*Material*

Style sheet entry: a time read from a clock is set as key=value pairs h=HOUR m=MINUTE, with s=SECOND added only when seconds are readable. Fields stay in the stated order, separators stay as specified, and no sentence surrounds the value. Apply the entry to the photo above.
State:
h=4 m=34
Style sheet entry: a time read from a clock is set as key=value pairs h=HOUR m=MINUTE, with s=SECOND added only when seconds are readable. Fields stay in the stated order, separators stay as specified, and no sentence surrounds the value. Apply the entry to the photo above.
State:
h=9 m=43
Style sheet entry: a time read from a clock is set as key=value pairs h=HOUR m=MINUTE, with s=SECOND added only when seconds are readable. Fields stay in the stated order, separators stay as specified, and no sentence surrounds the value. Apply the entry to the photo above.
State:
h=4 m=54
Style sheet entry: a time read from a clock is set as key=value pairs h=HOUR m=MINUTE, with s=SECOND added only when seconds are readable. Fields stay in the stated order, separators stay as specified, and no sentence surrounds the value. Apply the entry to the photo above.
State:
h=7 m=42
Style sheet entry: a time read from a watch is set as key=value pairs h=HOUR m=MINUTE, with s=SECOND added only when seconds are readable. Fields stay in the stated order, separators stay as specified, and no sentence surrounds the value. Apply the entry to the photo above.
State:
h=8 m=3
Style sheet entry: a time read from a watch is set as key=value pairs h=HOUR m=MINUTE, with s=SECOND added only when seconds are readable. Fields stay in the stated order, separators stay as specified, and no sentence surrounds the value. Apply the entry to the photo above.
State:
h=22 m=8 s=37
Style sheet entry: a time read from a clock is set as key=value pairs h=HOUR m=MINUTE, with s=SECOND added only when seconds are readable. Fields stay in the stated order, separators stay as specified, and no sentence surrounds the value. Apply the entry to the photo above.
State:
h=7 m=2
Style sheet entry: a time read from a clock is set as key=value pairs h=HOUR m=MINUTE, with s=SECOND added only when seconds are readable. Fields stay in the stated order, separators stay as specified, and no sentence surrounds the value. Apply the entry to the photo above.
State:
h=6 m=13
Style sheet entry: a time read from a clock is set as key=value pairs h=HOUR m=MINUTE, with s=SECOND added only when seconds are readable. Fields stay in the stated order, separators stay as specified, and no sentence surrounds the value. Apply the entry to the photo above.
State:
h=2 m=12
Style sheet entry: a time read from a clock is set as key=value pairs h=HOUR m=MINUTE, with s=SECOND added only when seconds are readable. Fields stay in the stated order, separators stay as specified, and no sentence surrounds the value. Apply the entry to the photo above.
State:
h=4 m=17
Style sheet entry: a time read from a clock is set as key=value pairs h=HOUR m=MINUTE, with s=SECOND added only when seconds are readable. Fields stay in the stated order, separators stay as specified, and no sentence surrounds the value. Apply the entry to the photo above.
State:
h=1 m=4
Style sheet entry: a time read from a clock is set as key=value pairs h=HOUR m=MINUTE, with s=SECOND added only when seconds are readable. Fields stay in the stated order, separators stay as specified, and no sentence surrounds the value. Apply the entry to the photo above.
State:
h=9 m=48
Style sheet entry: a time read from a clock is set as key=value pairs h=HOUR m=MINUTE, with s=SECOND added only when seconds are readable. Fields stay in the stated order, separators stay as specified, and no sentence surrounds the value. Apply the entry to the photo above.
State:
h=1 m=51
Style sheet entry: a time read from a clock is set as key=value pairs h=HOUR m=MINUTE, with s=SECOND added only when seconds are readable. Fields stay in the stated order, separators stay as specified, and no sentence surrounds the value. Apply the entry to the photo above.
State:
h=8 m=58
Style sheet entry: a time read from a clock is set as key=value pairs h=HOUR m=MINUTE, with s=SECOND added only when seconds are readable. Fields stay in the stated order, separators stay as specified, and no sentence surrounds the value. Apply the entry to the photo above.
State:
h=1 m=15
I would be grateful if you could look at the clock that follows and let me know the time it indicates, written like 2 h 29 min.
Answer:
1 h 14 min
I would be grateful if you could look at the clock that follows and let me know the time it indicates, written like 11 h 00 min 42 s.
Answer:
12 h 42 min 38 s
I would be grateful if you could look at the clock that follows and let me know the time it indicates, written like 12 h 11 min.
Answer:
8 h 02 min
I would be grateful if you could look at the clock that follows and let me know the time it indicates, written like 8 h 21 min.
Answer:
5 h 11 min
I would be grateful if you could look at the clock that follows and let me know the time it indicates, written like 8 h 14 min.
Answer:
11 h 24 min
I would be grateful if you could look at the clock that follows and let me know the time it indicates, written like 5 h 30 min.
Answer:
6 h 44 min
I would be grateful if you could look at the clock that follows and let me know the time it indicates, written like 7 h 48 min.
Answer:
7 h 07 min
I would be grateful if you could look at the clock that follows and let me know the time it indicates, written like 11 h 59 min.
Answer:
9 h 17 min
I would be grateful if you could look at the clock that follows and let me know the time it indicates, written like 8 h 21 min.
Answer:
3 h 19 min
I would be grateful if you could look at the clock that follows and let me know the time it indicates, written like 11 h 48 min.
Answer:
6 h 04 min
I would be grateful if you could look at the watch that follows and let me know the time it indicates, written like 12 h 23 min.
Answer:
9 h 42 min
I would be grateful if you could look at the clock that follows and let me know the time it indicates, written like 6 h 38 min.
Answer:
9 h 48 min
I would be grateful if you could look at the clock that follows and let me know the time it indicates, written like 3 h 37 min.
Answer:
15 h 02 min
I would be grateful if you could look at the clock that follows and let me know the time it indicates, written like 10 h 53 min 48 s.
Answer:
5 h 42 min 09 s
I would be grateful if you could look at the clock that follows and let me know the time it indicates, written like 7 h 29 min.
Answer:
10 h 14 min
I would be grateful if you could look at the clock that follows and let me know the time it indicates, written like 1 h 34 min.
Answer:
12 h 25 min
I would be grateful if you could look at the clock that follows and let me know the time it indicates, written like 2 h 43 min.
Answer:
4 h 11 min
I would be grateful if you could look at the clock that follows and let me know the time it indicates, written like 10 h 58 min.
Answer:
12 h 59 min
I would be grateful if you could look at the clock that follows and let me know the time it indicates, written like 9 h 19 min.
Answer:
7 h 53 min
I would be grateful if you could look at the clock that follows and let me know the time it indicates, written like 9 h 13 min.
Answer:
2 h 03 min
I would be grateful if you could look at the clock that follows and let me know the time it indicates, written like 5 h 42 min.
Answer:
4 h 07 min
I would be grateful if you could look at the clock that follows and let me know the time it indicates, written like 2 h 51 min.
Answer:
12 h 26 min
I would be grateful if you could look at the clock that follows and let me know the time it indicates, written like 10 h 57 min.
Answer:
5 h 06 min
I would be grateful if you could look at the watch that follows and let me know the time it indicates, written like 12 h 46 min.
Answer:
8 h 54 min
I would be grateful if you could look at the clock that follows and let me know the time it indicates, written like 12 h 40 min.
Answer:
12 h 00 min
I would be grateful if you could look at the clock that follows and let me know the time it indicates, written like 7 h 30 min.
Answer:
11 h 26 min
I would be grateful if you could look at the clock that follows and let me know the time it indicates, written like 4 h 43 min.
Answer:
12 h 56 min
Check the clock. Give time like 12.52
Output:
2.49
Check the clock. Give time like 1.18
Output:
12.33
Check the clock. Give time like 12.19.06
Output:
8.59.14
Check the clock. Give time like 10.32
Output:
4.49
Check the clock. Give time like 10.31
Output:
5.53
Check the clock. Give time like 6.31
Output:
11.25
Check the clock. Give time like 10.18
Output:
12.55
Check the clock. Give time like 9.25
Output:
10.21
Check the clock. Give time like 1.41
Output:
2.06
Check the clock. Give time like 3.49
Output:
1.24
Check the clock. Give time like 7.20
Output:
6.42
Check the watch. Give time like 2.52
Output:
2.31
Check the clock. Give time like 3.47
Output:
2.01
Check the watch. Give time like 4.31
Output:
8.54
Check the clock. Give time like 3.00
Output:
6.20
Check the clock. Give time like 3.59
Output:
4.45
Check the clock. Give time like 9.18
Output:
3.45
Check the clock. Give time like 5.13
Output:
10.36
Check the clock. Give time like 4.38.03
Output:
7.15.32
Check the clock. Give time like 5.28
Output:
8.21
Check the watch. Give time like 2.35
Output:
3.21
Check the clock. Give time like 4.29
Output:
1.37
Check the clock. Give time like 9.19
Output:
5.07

*Requirements*
Express the part of the records above that opens with the line containing "9 h 19 min." and closes with the line containing "12 h 26 min" as a two-column CSV with the headers text and answer. Give one row per record, with each value in a single quoted field and its line breaks turned into spaces.

*Problem solution*
text,answer
"I would be grateful if you could look at the clock that follows and let me know the time it indicates, written like 9 h 19 min. Answer:","7 h 53 min"
"I would be grateful if you could look at the clock that follows and let me know the time it indicates, written like 9 h 13 min. Answer:","2 h 03 min"
"I would be grateful if you could look at the clock that follows and let me know the time it indicates, written like 5 h 42 min. Answer:","4 h 07 min"
"I would be grateful if you could look at the clock that follows and let me know the time it indicates, written like 2 h 51 min. Answer:","12 h 26 min"